Baseball has embraced statistical analytics for quite some time now. It’s really gone mainstream within the last 10 years. There are hosts of websites and blogs dedicated to breaking down each granular iota of data. Virtually every MLB team now has multiple people dedicated to the angle of analytics.
Hockey is still a little bit behind baseball in terms of their analytical life cycle, but the sport is rapidly catching up to baseball. The issue is that baseball is more conducive to taking, processing, and applying statistical data, due to the stop-start nature of the game. Hockey is a free-flowing game with periodic interruptions, where players are changed on the fly for the most part. Most hockey advanced stats right now are centered on possession. The theory, correctly, is that if you have the puck more than your opponents and generate more quality opportunities than your opponent, you’ll win the game more often than not. Stats like Corsi and Fenwick are the first-generation of hockey stats; it seems like something is missing with the stats that have permeated into the general population, though.
Perhaps the next generation of advanced hockey stats will come from the extensive use of high-speed tracking cameras at NHL rinks. Many private companies have sprouted up in recent years, such as SportlogIQ with their player-tracking technology and machine logic algorithms and Stathletes with their video analysis. It’s no surprise that both of these companies are based in hockey-mad Canada.
But what can be extracted from these troves of data? Obviously, the possession-based advanced stats will improve. Perhaps it will help parse out a stat like Corsi to show more how each individual does in terms of possession, rather than the more team-based nature of Corsi right now. The real bleeding edge of hockey analytics, though, will come with advances that help with injury minimization of players.
The players are the true assets of the game, both in terms of the on-ice product for the fans and the real-world financial assets of the teams. These players cost a lot of money nowadays, so teams are going to want to do everything possible to keep them upright and playing as much as possible. A $6M winger does no one any good if he’s sitting in the press box for 20 games a year. With some non-intrusive player trackers, the in-game health of the players can be followed more effectively. It would be possible to download data after each game for each player directly to the team’s medical staff, where they could see energy expended, heart rate, caloric output, and oxygen levels.
The high-speed tracking cameras that are mounted in the rafters of some NHL arenas may also help training and medical staffs counsel coaches on hot spots to avoid on the ice. Cameras may be able to determine over time where injuries are more prone to happen that may not be as evident to the naked eye. Obviously the front of the net and the corners are where the action happens, but there may be a point on the ice where acceleration is maximized for both teams.
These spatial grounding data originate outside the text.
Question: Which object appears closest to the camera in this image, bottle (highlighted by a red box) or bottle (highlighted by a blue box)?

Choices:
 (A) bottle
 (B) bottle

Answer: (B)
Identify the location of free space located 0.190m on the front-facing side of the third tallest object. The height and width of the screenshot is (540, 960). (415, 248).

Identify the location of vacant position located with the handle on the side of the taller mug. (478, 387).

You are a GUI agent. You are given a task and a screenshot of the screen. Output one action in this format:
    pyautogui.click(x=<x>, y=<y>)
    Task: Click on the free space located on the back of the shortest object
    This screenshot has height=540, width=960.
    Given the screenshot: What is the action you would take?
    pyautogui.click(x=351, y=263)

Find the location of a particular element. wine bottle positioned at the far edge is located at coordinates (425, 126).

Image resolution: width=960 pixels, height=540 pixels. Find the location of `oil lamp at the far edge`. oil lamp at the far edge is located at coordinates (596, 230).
Teams may game plan to avoid sending pucks into these areas without controlling them, so as to cut down on potential impacts and minimize injury risk.
It’s also natural to assume that networks will try to apply real-time analytics to their broadcasts in some aspect. Perhaps there would be a filter or toggle that a viewer could turn on to see stats like player speed/acceleration or we’ll be able to see impact strength in Newtons or foot-pounds on our screens.
It just seems like this era of Big Data that we’re in right now is going to lend itself to some sort of revolution both for teams and for the viewing public. Within the next five years, hockey as we consume it today may be totally different.